The next man, Alexei Petrov, a local hailing from the town of Gorlovka, goes by the nickname “Katz” which refers to a fictional character, Izya Katzman, from a Russian sci-fi novel called “The Doomed City“.  I have not read this work myself, but according to the English-language blurb:

The novel is set in a mysterious world where enigmatic Mentors run a sociological experiment. The mentors gathered volunteers from Earth from various places and times: from Germany of the 1940s, the USA of the 1960s, Sweden of the 1970s, etc. The volunteers do not know the goals or conditions of the experiment. In spite of different native languages the people can effortlessly communicate with each other. Most of the people live in the City that is skirted by a swamp on one side and a desert on the other. Apparently, the experiment runs out of control, the City is shaken by a social unrest and an egalitarian system of job rotations is replaced by a dictatorship.

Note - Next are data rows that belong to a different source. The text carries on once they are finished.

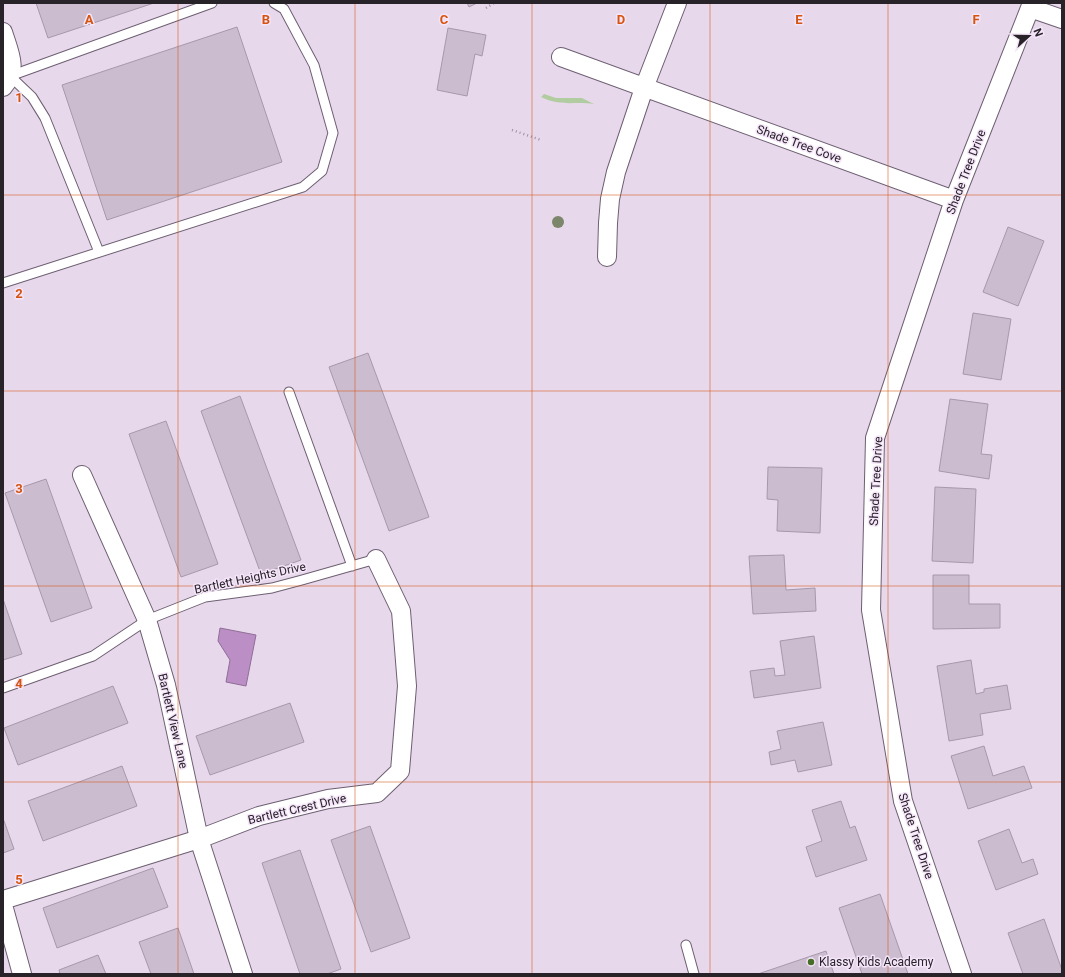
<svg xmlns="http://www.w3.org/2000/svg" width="1065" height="977" font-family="Roboto,sans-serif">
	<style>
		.green { fill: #b2cca1 }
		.water { fill: #bb8ec5; stroke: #8f6e96 }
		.building { fill: #ccbcd0; stroke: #a798ab }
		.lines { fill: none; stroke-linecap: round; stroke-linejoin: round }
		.service-casing { stroke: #6d5f71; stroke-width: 11 }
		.minor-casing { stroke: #6d5f71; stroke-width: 20 }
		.path { stroke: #9d91a0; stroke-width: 2.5; stroke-dasharray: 1 3; stroke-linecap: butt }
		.service { stroke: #fff; stroke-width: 9 }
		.minor { stroke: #fff; stroke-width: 18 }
		.tree { fill: #7c866a }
		.grid { fill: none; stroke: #d5540f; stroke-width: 1; stroke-opacity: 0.55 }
		.poi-dot { fill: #466c25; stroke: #f5e5f9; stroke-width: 1.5 }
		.labels { text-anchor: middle; stroke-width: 3; stroke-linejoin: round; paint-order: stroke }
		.street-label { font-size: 12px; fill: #282229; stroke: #f5e5f9 }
		.poi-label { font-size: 12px; fill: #282229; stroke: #f5e5f9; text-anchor: start }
		.grid-label { font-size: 13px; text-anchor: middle; font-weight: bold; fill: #d5540f; stroke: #f5e5f9; stroke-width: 3; stroke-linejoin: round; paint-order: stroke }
	</style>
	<rect width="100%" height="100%" fill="#e8d8ec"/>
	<path class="green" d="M544,94L556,98H582L594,104C574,101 561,107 541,97Z"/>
	<path class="water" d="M220,628L256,635L246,686L226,682L230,660L218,641Z"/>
	<path class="building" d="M36,3H154L48,38Z
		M467,3H477L469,7Z
		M237,27L282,162L107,220L62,85Z
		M448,28L486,35L482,56L475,54L467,96L437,90Z
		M1008,227L1044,241L1018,306L983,292Z
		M973,313L1011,319L1001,380L963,374Z
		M368,353L429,517L389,531L329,367Z
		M240,396L301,560L261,574L201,411Z
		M950,399L988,404L981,454L992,455L989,479L939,471Z
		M166,421L218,564L181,577L129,434Z
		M768,467L822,468L820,533L777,531L778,500L767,499Z
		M46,479L92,608L51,622L5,493Z
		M935,487L976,489L973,563L932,561Z
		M784,555L786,590L815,588L816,611L753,614L749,556Z
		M933,575H969V604H1000V628L933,629Z
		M3,599L22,654L3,660Z
		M814,636L821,688L754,698L750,671L774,668L775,676L785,675L780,641Z
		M971,660L976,694L984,692V689L1007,685L1011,709L980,714L983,735L949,741L937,666Z
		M113,686L128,723L18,765L4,728Z
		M290,703L304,742L210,775L196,736Z
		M823,722L832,765L798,772L795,760L771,765L769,752L781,749L777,731Z
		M984,746L993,776L1024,766L1032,788L968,809L951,756Z
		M122,766L137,806L43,841L28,801Z
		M841,801L850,828L855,826L867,860L816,877L806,847L822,841L812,810Z
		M3,818L14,849L3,853Z
		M370,826L410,938L371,952L331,840Z
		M1009,829L1022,863L1033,859L1038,874L996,890L978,841Z
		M300,850L341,969L327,974H300L262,863Z
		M153,868L168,907L57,948L43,908Z
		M880,894L908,974H862L839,908Z
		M1044,919L1062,970V974H1023L1008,933Z
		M178,928L194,974H151L139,942Z
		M826,951L834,974H758Z
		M98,955L106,974H60L59,970Z"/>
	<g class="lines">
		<g class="service-casing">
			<path id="service" d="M99,252L45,118L32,97L10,76L212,3
				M3,283L303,187L322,171L333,133L314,65L284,9L274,3
				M289,392L352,566
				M3,688L93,656L147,620L205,597L272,588L302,580L376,559
				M686,945L694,974"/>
		</g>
		<g class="minor-casing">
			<path id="minor" d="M1030,8L1062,19
				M3,32C9,52 19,69 3,87
				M561,57L954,200
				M607,257L608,223L610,199L616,172L644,88L677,3
				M82,475L147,620L166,685L199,839L243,974
				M3,900L199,839L259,816L328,799L377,793L400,771L407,686L401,611L376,559
				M3,905L22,974
				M962,974L903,801L871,610L875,438L954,200L1032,3"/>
		</g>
		<path class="path" d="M486,8L494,3
			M512,130L541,140"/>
		<use href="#service" class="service"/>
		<use href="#minor" class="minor"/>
	</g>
	<circle class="tree" cx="558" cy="222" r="6"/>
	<path class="grid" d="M178,3V974M355,3V974M532,3V974M710,3V974M888,3V974M3,195H1062M3,391H1062M3,586H1062M3,782H1062"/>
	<circle class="poi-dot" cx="811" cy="962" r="4"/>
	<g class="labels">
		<g class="street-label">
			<text transform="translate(799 144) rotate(20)" y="4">Shade Tree Cove</text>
			<text transform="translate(966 172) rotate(-69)" y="4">Shade Tree Drive</text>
			<text transform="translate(876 481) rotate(-87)" y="4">Shade Tree Drive</text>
			<text transform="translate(250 578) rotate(-12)" y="4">Bartlett Heights Drive</text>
			<text transform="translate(173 721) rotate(77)" y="4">Bartlett View Lane</text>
			<text transform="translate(297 809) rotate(-13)" y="4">Bartlett Crest Drive</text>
			<text transform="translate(916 836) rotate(72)" y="4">Shade Tree Drive</text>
		</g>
		<g class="poi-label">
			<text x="819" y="966">Klassy Kids Academy</text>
		</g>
	</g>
	<g class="grid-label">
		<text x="89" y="24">A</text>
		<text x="266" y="24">B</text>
		<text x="444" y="24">C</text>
		<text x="621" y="24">D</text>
		<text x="799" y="24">E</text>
		<text x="976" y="24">F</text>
		<text x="19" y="102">1</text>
		<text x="19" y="298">2</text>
		<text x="19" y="493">3</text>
		<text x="19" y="688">4</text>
		<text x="19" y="884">5</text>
	</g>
	<rect width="1065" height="977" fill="none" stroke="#282229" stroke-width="8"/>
	<g transform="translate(1029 36) rotate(69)" stroke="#f5e5f9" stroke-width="3" paint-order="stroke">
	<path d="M0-3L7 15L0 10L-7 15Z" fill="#282229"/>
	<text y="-6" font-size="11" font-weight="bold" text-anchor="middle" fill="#282229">N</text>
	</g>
</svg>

Izya Katman, a minor character in the story, is described thusly:  Taken from Leningrad, USSR.  Born in 1936.  Abducted in 1968.  Profession unknown.  Physical description:  tousled, fat, untidy and also inapproprately cheerful.  Very well read and intelligent.  Constantly cracking sarcastic jokes.  Probably the most sound person of all in the Doomed City.  Conducts experiments, trying to figure out what is going on, sneaks out and reconnoitres to the North, finds some lost inscriptions, etc.

Our own Katz, Alexei Petrov, who used to be a journalist himself, tells the reporter that he is not fighting so much for the DPR army, but on the other hand, he knows exactly what he is fighting against:  Fascism, Neo-Nazism and Ukrainian Nationalism.

“I especially researched the issue of Neo-Nazism in the Ukraine.  The Yanukovych government played footsie with the Nazis from “Svoboda” Party, with Tyagnibok, they wanted to bring them to heel, turn them into a convenient sparring partner for the elections.  But they got it back in spades.”

The inevitable conclusion:  Never play footsie with Nazis.

The Final Word

Now that we have met some of the men serving under Prilepin, their Commander himself gets the final word on his variegated and multi-cultural crew:

“People are different, but very few are interested in a specific ideology.  There is just an intuitive, irrational sense of one’s own truth.  That’s what it is all about.

“You have visited with us today in the trenches, on the front lines.  As you no doubt noticed, the men are worried about their meals, about getting cigarettes.  They worry about their ammunition supplies and how we are going to move forward.

“Is this really the right time to argue about Lenin and Stalin?  In Russia everyone is upset about Nikolai II and Mathilda.  In Russia people think that if we can’t save Nikolai II or Lenin’s Mausoleum, then the world will come to an end.  But here on the front lines we have other things to think about.”